§ **THE PROBLEM**
Write the next part of the review of the Standard Manufacturing Bird's Head revolver, picking up right after "Follow the old rule of load one, skip one, then load four."

Standard Manufacturing is offering a special-order, custom gun—the Colt Bird’s Head—that shows off a unique, historic SAA feature. The bird’s head was originally designed in 1850 for the Colt Derringers, and in 1877 it was incorporated into a line of full-frame revolvers simply called “Bird’s Head Colts.”

The Standard Bird’s Head is a top-quality gun using only the finest in materials and workmanship, and this is reflected in its $2,999 price tag. The overall fit and finish is perfect in every way, from the bluing to the indexed screws around the gun. If you run your finger along the line that separates the trigger guard or the loading gate from the frame, you don’t even know the line is there. It is perfectly balanced just like in the days of old, when it made a great concealment gun for gamblers or the local barkeep.

The gun is made from solid 4140 steel, and there are no cast or metal injection parts. I’ve visited the plant, and precision machinery is used throughout. Following the original Colt, various parts from this gun will fit older Colts, and there’s no safety lever, mechanism or transfer bar. Follow the old rule of load one, skip one, then load four.

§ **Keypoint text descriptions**
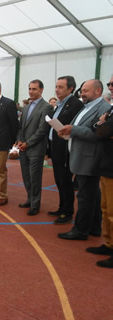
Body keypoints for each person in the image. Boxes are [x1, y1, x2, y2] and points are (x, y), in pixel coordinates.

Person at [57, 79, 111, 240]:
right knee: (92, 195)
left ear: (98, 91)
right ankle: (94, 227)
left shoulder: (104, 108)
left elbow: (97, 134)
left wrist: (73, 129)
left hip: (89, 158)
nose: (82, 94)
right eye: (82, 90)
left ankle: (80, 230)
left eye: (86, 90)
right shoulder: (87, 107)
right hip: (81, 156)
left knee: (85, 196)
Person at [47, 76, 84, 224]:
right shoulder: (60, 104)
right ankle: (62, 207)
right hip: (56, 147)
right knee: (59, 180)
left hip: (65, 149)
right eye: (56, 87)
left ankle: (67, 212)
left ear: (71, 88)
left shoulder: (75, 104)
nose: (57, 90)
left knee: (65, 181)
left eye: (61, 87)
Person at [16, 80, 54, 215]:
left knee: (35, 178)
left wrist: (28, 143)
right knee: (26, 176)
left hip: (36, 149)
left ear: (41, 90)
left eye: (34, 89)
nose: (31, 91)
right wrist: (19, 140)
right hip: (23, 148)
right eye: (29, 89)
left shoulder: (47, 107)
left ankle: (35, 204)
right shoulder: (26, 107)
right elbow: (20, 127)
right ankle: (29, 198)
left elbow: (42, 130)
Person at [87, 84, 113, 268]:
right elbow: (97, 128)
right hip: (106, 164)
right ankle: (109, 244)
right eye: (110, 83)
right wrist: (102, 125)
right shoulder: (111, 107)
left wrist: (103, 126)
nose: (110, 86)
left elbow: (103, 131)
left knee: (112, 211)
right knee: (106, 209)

§ **OUTPUT FOR THIS EXERCISE**
The bluing is bone and charcoal color case-hardening and is rich and colorful, with a gloss finish. the cylinder, barrel, ejector, grip frame and even both ends of the screws that run through the frame have been polished to the point they look like blue chrome.

The spurred hammer is wide and checkered and fits into the recess of the frame with precision. Typical of the Colt, you aim through a gutter on the topstrap. Trigger pull on my sample ran three pounds on the nose with just a little slack before the sear let go.

The faux ivory grips add elegance. As I mentioned, there is no discernible line between the grips and the grip frame except at the top where it is a little proud. The grips are handmade, and if you look closely, there is a small defect as might be found on real ivory.

Currently, the Colt Bird’s Head revolver is available with a 3.75-inch barrel in calibers to include the .45 Colt and the .44-40 Winchester, and it weighs 35 ounces.